#### PAGE TEXT:
------------------------------------

Skip to content

Module Structure

terraform-aws-arc-msk

Latest Release Last Updated Terraform GitHub Actions

Quality gate

Known Vulnerabilities

Overview

SourceFuse AWS Reference Architecture (ARC) Terraform module for managing the AWS MSK module.

Features

  • Create an MSK cluster with customizable broker configuration
  • Configure encryption in transit and at rest
  • Set up authentication methods (SASL/SCRAM, IAM, TLS)
  • Enable monitoring with Prometheus JMX and Node exporters
  • Configure logging to CloudWatch, Kinesis Firehose, or S3
  • Create and manage MSK configurations
  • Associate SCRAM secrets for authentication
  • Deploy MSK Connectors to stream data in and out of Kafka
  • Create and manage custom plugins stored in S3
  • Configure MSK Connect worker configuration via properties file
  • Deploy MSK Connect connectors with support for autoscaling or provisioned mode

Introduction

This Terraform module provisions a fully configurable Amazon MSK (Managed Streaming for Apache Kafka) cluster with support for encryption, authentication (IAM, TLS, SASL/SCRAM), monitoring, and logging. It also enables deployment of MSK Connect components including custom plugins, worker configurations, and connectors with autoscaling or provisioned capacity, along with log delivery to CloudWatch, Firehose, or S3—empowering end-to-end Kafka data streaming pipelines.

Usage

To see a full example, check out the main.tf file in the example folder.

Basic Usage

module "msk" {
  source      = "sourcefuse/arc-msk/aws"
  version     = "0.0.1"

  cluster_type           = "provisioned"
  cluster_name           = "example-msk-cluster"
  kafka_version          = "3.6.0"
  number_of_broker_nodes = 2
  broker_instance_type   = "kafka.m5.large"

------------------------------------

#### SHORT TASK A:
Reproduce the records below word for word, keeping every line of each one unchanged.

(Some records)
------------------------------------

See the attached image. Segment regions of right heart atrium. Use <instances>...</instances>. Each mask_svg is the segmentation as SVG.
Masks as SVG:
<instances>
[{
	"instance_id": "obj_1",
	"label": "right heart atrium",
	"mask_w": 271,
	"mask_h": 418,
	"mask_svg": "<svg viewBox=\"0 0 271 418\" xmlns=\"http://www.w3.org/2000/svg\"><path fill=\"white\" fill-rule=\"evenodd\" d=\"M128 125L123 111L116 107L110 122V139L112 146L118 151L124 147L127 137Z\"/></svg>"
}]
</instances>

------------------------------------

#### SHORT TASK B:
According to the Terraform MSK module page, to which destinations can the module send logs?

#### RESULT A:
See the attached image. Segment regions of right heart atrium. Use <instances>...</instances>. Each mask_svg is the segmentation as SVG.
Masks as SVG:
<instances>
[{
	"instance_id": "obj_1",
	"label": "right heart atrium",
	"mask_w": 271,
	"mask_h": 418,
	"mask_svg": "<svg viewBox=\"0 0 271 418\" xmlns=\"http://www.w3.org/2000/svg\"><path fill=\"white\" fill-rule=\"evenodd\" d=\"M128 125L123 111L116 107L110 122V139L112 146L118 151L124 147L127 137Z\"/></svg>"
}]
</instances>

#### RESULT B:
CloudWatch, Kinesis Firehose, or S3.